Hi - this week I was hoping to talk a little about how cancer treatment may look five years from now. Honestly speaking, that is something that is really difficult to predict. One of the remarkable things about science and research is that you really do not know where it is going to take you. We often try a treatment for one type of cancer and then it ends up working for a completely different type of cancer. This is what keeps everyone on their toes.

One of the big things that people are talking about in all areas of medicine is the promise of gene sequencing to unlock the mystery of disease. Many see this as the final frontier in medicine and an area that we can now look at much more closely because the cost of gene sequencing has come down so dramatically. To put it one way, the speed of gene sequencing has increased by more in the last 10 years than the speed of computer processors have increased in the past 30 years.

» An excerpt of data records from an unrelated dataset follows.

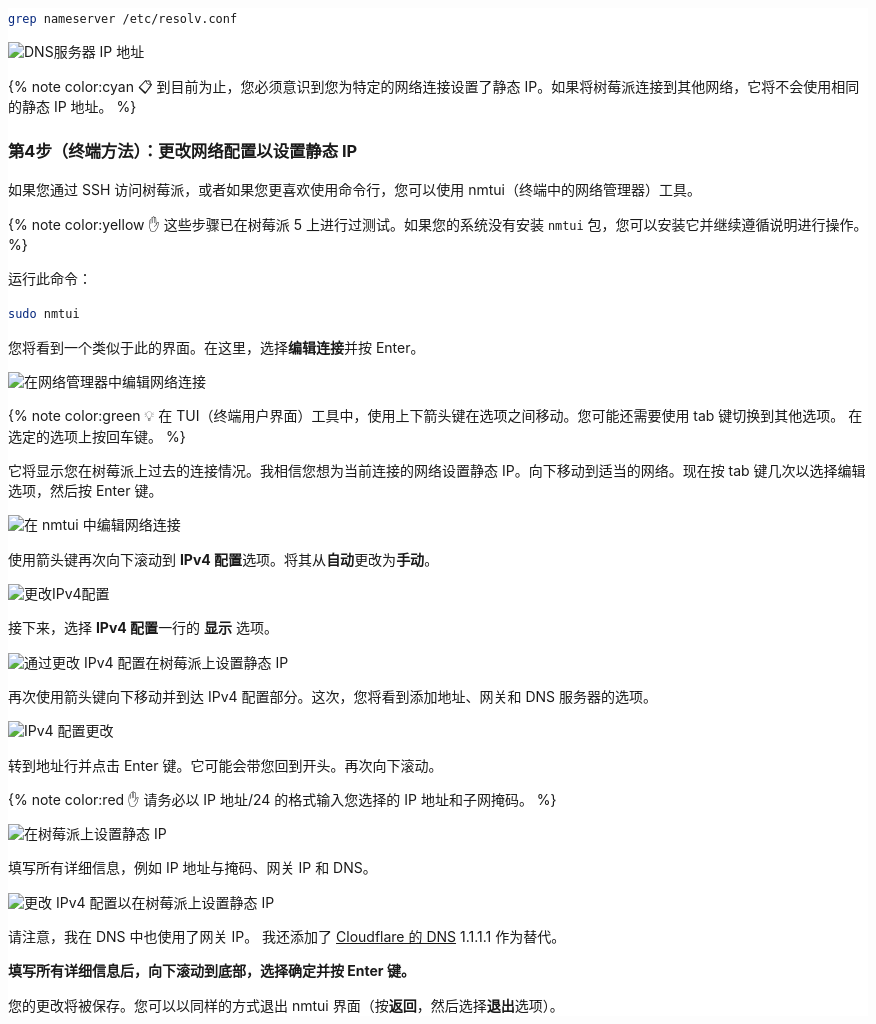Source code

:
 ```bash
grep nameserver /etc/resolv.conf
```

![DNS服务器 IP 地址](https://static.fosscope.com/articles_img/2024/04/set-static-ip-raspberry-pi/dns-server-ip-raspberry-pi.png)

{% note color:cyan 📋 到目前为止，您必须意识到您为特定的网络连接设置了静态 IP。如果将树莓派连接到其他网络，它将不会使用相同的静态 IP 地址。 %}

### 第4步（终端方法）：更改网络配置以设置静态 IP

如果您通过 SSH 访问树莓派，或者如果您更喜欢使用命令行，您可以使用 nmtui（终端中的网络管理器）工具。

{% note color:yellow ✋ 这些步骤已在树莓派 5 上进行过测试。如果您的系统没有安装 `nmtui` 包，您可以安装它并继续遵循说明进行操作。 %}

运行此命令：

```bash
sudo nmtui
```

您将看到一个类似于此的界面。在这里，选择**编辑连接**并按 Enter。

![在网络管理器中编辑网络连接](https://static.fosscope.com/articles_img/2024/04/set-static-ip-raspberry-pi/network-manager-terminal.png)

{% note color:green 💡 在 TUI（终端用户界面）工具中，使用上下箭头键在选项之间移动。您可能还需要使用 tab 键切换到其他选项。 在选定的选项上按回车键。 %}

它将显示您在树莓派上过去的连接情况。我相信您想为当前连接的网络设置静态 IP。向下移动到适当的网络。现在按 tab 键几次以选择编辑选项，然后按 Enter 键。

![在 nmtui 中编辑网络连接](https://static.fosscope.com/articles_img/2024/04/set-static-ip-raspberry-pi/edit-network-connection-nmtui.png)

使用箭头键再次向下滚动到 **IPv4 配置**选项。将其从**自动**更改为**手动**。

![更改IPv4配置](https://static.fosscope.com/articles_img/2024/04/set-static-ip-raspberry-pi/change-ipv4-configuration-raspberry-pi.png)

接下来，选择 **IPv4 配置**一行的 **显示** 选项。

![通过更改 IPv4 配置在树莓派上设置静态 IP](https://static.fosscope.com/articles_img/2024/04/set-static-ip-raspberry-pi/change-ipv4-configuration-raspberry-pi-1.png)

再次使用箭头键向下移动并到达 IPv4 配置部分。这次，您将看到添加地址、网关和 DNS 服务器的选项。

![IPv4 配置更改](https://static.fosscope.com/articles_img/2024/04/set-static-ip-raspberry-pi/editing-ipv4-config-nmtui-raspberry-pi.png)

转到地址行并点击 Enter 键。它可能会带您回到开头。再次向下滚动。

{% note color:red ✋ 请务必以 IP 地址/24 的格式输入您选择的 IP 地址和子网掩码。 %}

![在树莓派上设置静态 IP](https://static.fosscope.com/articles_img/2024/04/set-static-ip-raspberry-pi/changed-ipv4-config-raspberry-pi.png)

填写所有详细信息，例如 IP 地址与掩码、网关 IP 和 DNS。

![更改 IPv4 配置以在树莓派上设置静态 IP](https://static.fosscope.com/articles_img/2024/04/set-static-ip-raspberry-pi/all-ipv4-settings-changed-raspberry-pi.png)

请注意，我在 DNS 中也使用了网关 IP。 我还添加了 [Cloudflare 的 DNS](https://www.cloudflare.com/en-gb/learning/dns/what-is-1.1.1.1/?ref=fosscope.com) 1.1.1.1 作为替代。

**填写所有详细信息后，向下滚动到底部，选择确定并按 Enter 键。**

您的更改将被保存。您可以以同样的方式退出 nmtui 界面（按**返回**，然后选择**退出**选项）。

The costs have decreased even further. So the new technology has allowed us to look even deeper into the human body and individual cells.

There are now companies which allow you to have your genome or parts of your genome sequenced and analyzed for potential problems that you may have in the future. Regulatory agencies (like the US FDA and Health Canada) have looked at this very closely - although it is not yet clear if this sort of technology is ready for prime time, it is a dramatic illustration of where this field is going.

Some experts believe that the answer to understanding cancers is to fully sequence the cancer and figure out all the areas that make it vulnerable. This does work sometimes - some cancers can be tested for the presence of a specific genetic defect, revealing right away if a treatment will work or not. A lot of work is being done to find more of those hits.

Another implication is that in the future we may think about cancers in terms of their genetic make-up, instead of where in the body they came from. So instead of breast cancer or colon cancer, we will be talking about HER2 cancer, or mutation X versus mutation Y cancer.

A final thing that we will almost certainly be seeing more of in the next five years is immune therapy. Scientists have been working for a hundred years now to use the immune system to eliminate cancer. There have been many false starts and ineffective vaccines, but we are finally starting to see immune-based treatments that are making a real difference. One thing that we have found is that we must be careful not to drive the immune system too much, otherwise it attacks not just the cancer cells but also good cells in the body. But with more experience and better targets, immune-based treatments are really moving forward!

I’d like to thank everyone who has taken the time to read some of the thoughts I have been sharing. Like many human conditions, cancer can seem like a black box. My goal was to describe some of the things we are hopeful about. I also wanted to encourage any cancer patient to ask your doctor if they have a clinical trial available to you. Clinical trials are a really good way to work with a team and try new treatments. While trials are defiantly not for everyone, they are often a good thing to consider, even if you do not end up participating.

Every day I learn so much from patients and the way they see their cancer and live with it and feel about it. I really believe that we can only move forward if everyone listens to each other, keeps an open mind and an open heart. Cancer is never easy, but can be made much better when we get together as a team.